§ **Exercise description**: Please retype, character for character, the portion of the entries below that runs from the line containing "right front paw: (362, 292)" to the last line.

§ **Records for the exercise**:
━━━━━━━━━━━━━━━━━━━━

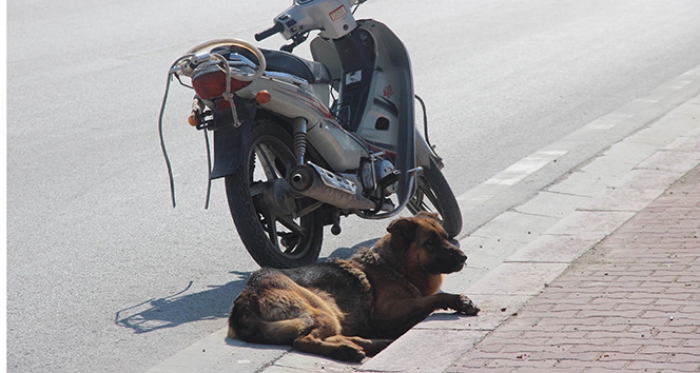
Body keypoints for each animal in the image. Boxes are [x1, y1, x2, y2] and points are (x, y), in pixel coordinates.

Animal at [227, 212, 478, 360]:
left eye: (445, 236)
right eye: (431, 242)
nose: (464, 257)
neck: (394, 266)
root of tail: (247, 293)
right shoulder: (386, 314)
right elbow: (432, 299)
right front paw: (459, 301)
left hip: (331, 316)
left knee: (337, 336)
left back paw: (369, 345)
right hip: (323, 309)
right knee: (303, 340)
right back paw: (348, 350)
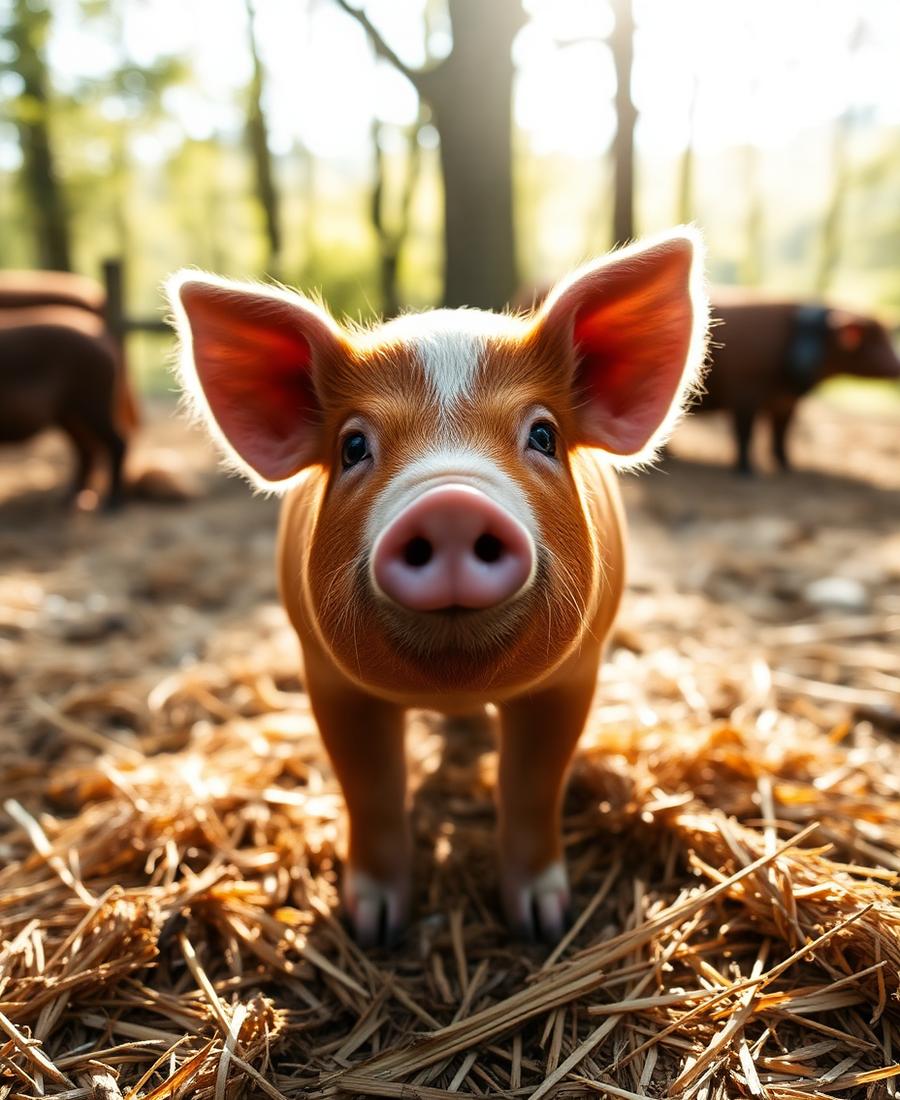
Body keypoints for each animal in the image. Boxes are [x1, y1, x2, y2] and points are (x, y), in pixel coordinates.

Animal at [0, 305, 135, 508]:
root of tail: (107, 343)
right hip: (69, 413)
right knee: (87, 449)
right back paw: (69, 498)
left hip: (95, 403)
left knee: (117, 442)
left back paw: (111, 505)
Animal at [167, 230, 708, 945]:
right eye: (353, 446)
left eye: (544, 434)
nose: (451, 502)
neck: (455, 683)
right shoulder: (328, 676)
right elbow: (370, 789)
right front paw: (373, 926)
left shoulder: (574, 674)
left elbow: (532, 785)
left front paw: (543, 922)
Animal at [701, 296, 900, 474]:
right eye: (875, 339)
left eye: (885, 336)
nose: (897, 366)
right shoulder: (744, 394)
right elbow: (745, 433)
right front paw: (747, 471)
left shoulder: (787, 402)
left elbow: (782, 432)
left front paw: (787, 466)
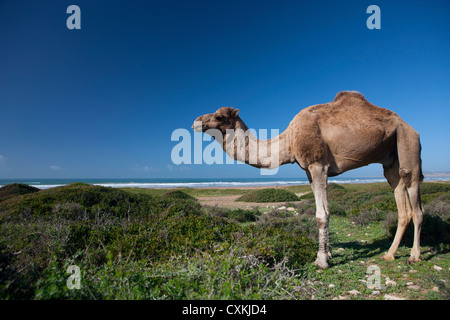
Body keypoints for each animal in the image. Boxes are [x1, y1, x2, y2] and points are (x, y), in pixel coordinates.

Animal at [192, 91, 424, 268]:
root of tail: (410, 126)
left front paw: (321, 261)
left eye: (219, 117)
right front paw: (328, 254)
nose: (196, 121)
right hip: (391, 158)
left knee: (415, 196)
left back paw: (414, 256)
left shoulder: (317, 164)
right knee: (400, 199)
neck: (289, 140)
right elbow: (322, 209)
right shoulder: (307, 171)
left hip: (408, 141)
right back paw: (389, 254)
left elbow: (322, 215)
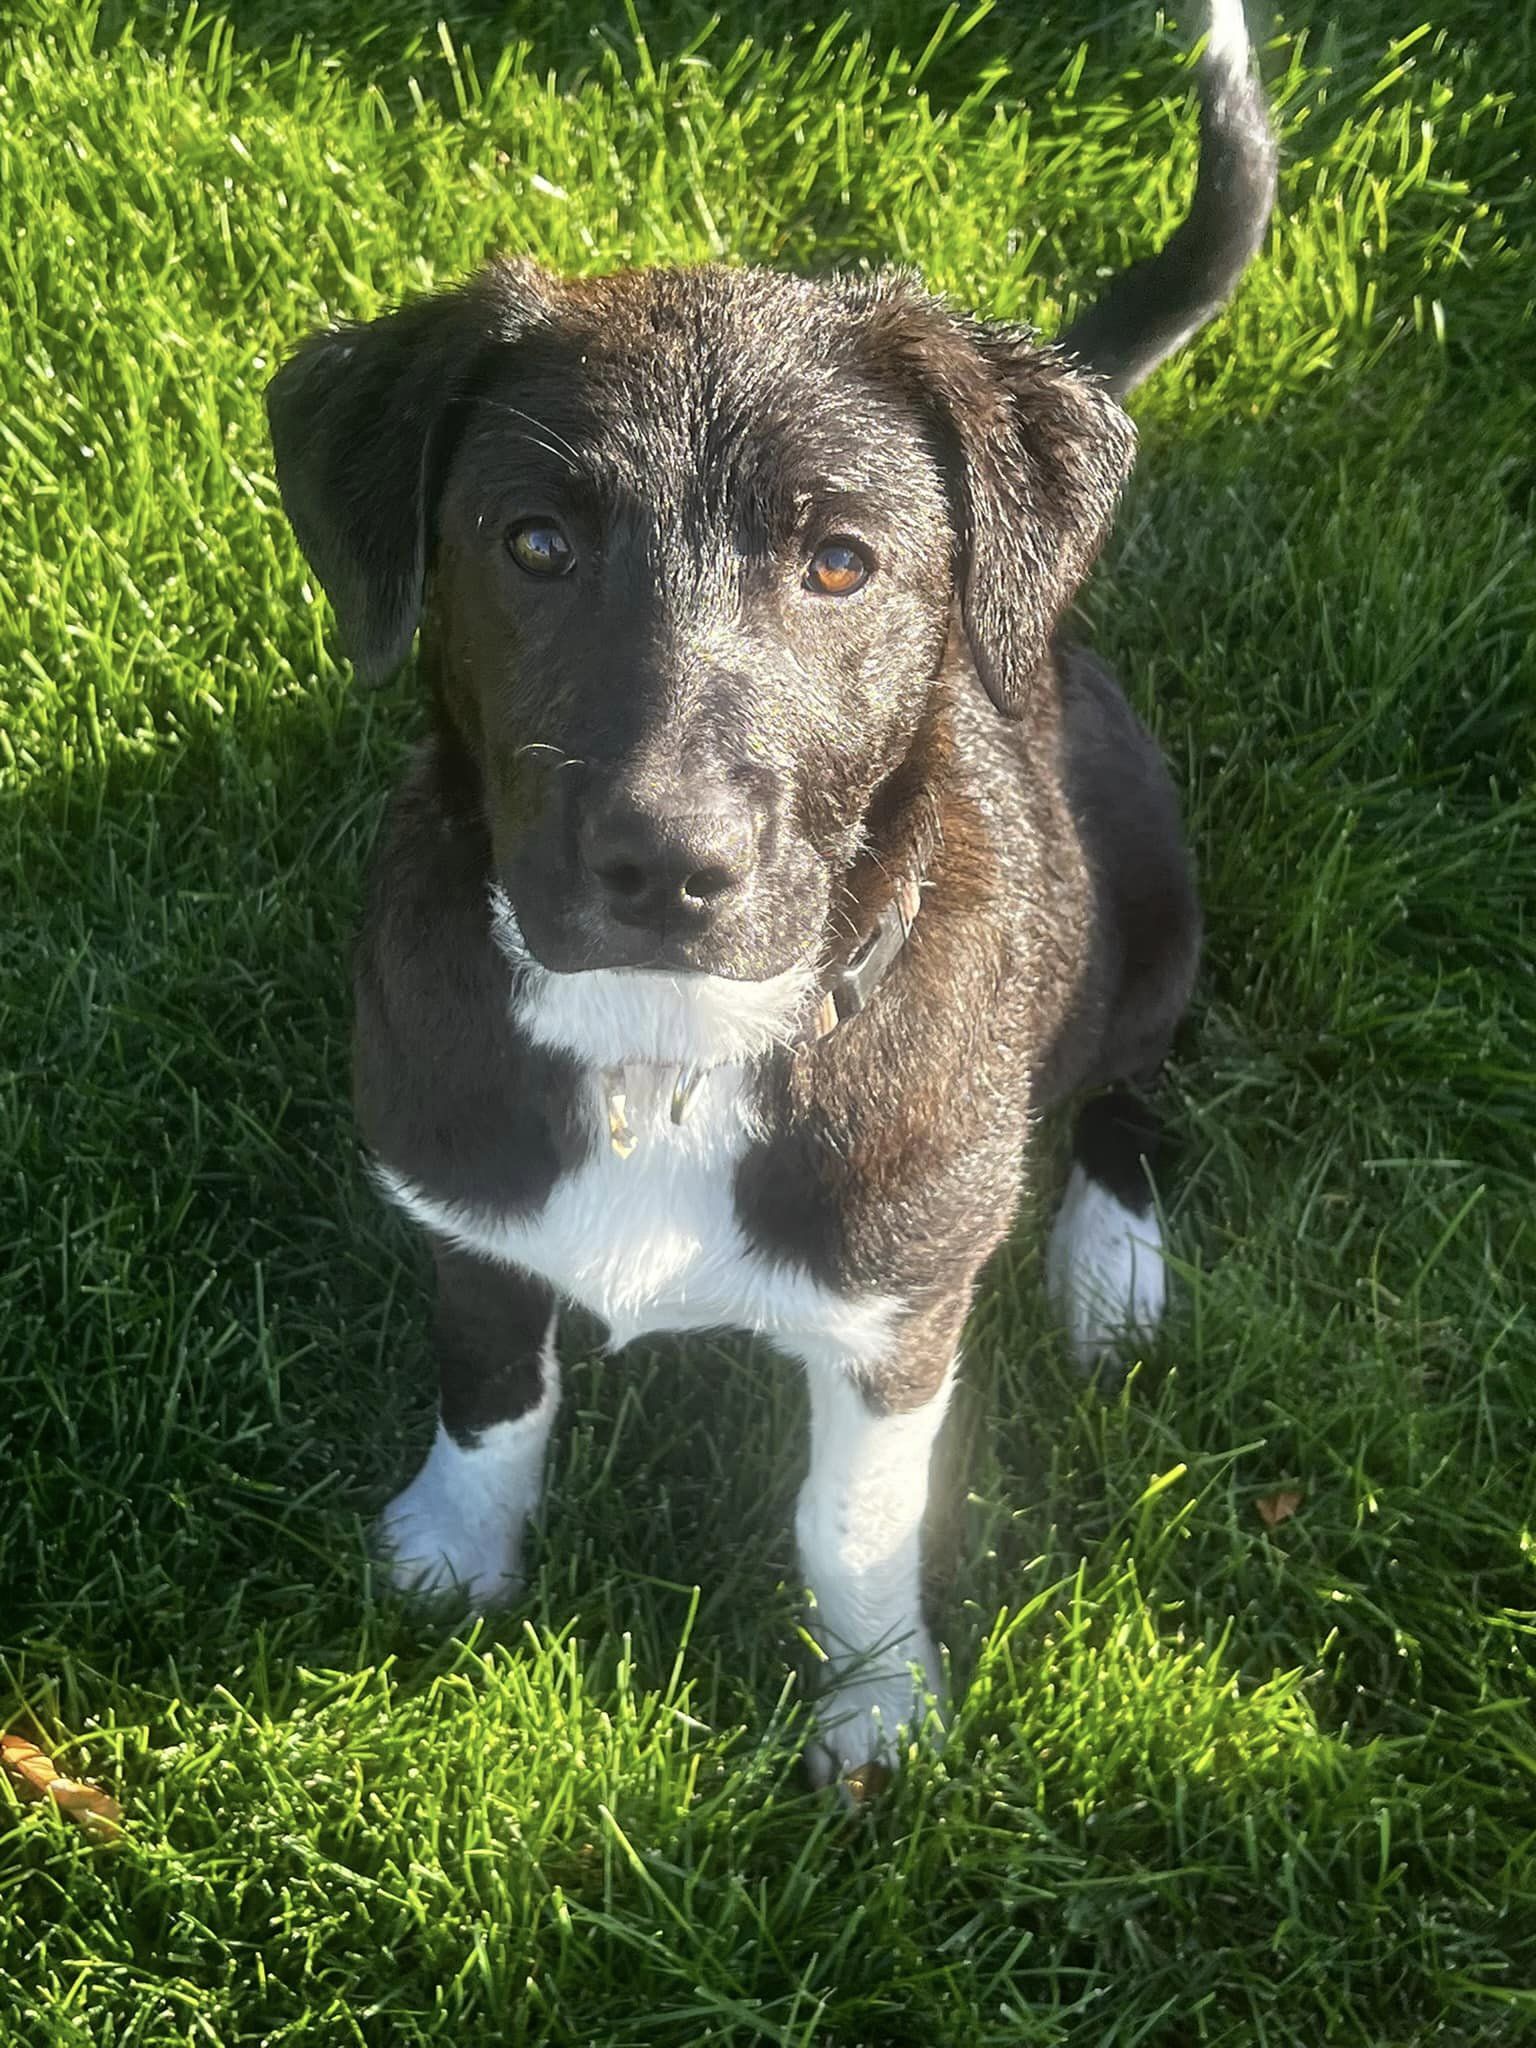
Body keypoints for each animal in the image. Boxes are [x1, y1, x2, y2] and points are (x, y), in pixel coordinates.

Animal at [264, 0, 1277, 1785]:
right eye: (533, 544)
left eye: (840, 563)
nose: (667, 868)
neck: (667, 1041)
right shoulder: (469, 1209)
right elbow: (490, 1387)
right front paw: (455, 1547)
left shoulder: (897, 1316)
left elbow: (852, 1519)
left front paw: (876, 1706)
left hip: (1154, 914)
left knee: (1134, 1087)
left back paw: (1111, 1260)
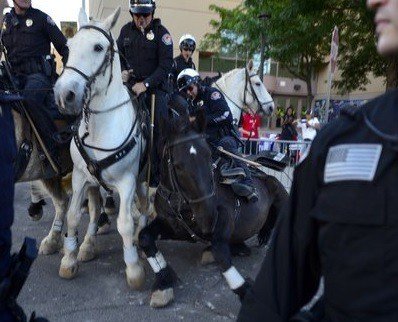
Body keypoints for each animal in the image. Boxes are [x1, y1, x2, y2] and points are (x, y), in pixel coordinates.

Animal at [52, 8, 147, 290]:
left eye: (98, 47)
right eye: (69, 47)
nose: (64, 95)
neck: (100, 126)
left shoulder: (127, 181)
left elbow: (125, 224)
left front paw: (133, 268)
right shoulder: (81, 178)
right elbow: (74, 216)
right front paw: (69, 258)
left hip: (143, 179)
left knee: (144, 208)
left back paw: (139, 238)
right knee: (97, 210)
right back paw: (87, 245)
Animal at [138, 95, 288, 306]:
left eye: (209, 156)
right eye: (178, 165)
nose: (208, 218)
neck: (183, 204)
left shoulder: (226, 218)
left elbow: (220, 252)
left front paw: (244, 289)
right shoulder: (172, 226)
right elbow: (144, 237)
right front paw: (163, 282)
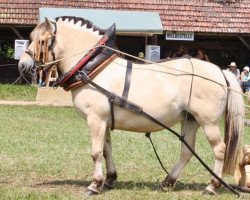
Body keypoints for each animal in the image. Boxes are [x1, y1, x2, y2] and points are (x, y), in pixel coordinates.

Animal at [17, 16, 244, 195]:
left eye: (41, 41)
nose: (22, 65)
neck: (94, 68)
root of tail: (220, 71)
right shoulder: (104, 121)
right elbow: (107, 150)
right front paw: (109, 179)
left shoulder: (95, 120)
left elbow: (96, 152)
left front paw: (94, 185)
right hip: (190, 120)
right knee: (186, 152)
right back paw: (168, 181)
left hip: (208, 122)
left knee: (219, 150)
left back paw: (212, 186)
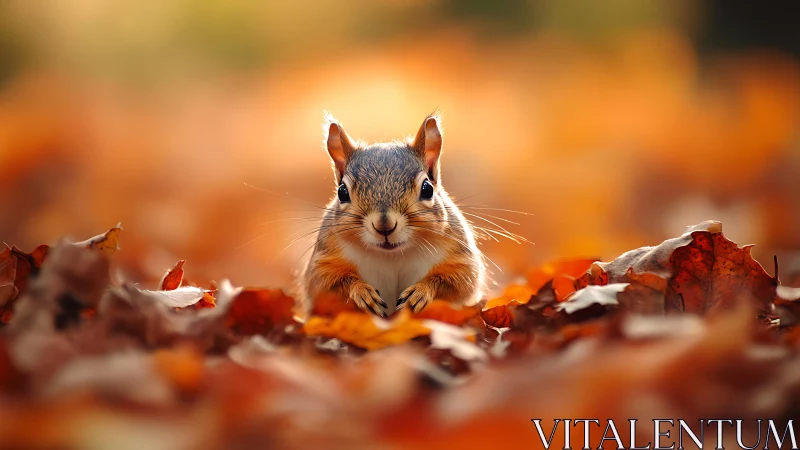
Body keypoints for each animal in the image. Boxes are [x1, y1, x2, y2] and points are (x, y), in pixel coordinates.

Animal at [299, 112, 487, 318]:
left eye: (427, 189)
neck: (392, 255)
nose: (384, 225)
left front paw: (420, 292)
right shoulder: (327, 255)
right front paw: (362, 292)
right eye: (342, 192)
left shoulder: (457, 253)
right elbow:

━━━━━━━━━━━━━━━━━━━━

§ **Solution to this problem**:
right front paw: (362, 292)
right eye: (342, 192)
left shoulder: (457, 253)
right elbow:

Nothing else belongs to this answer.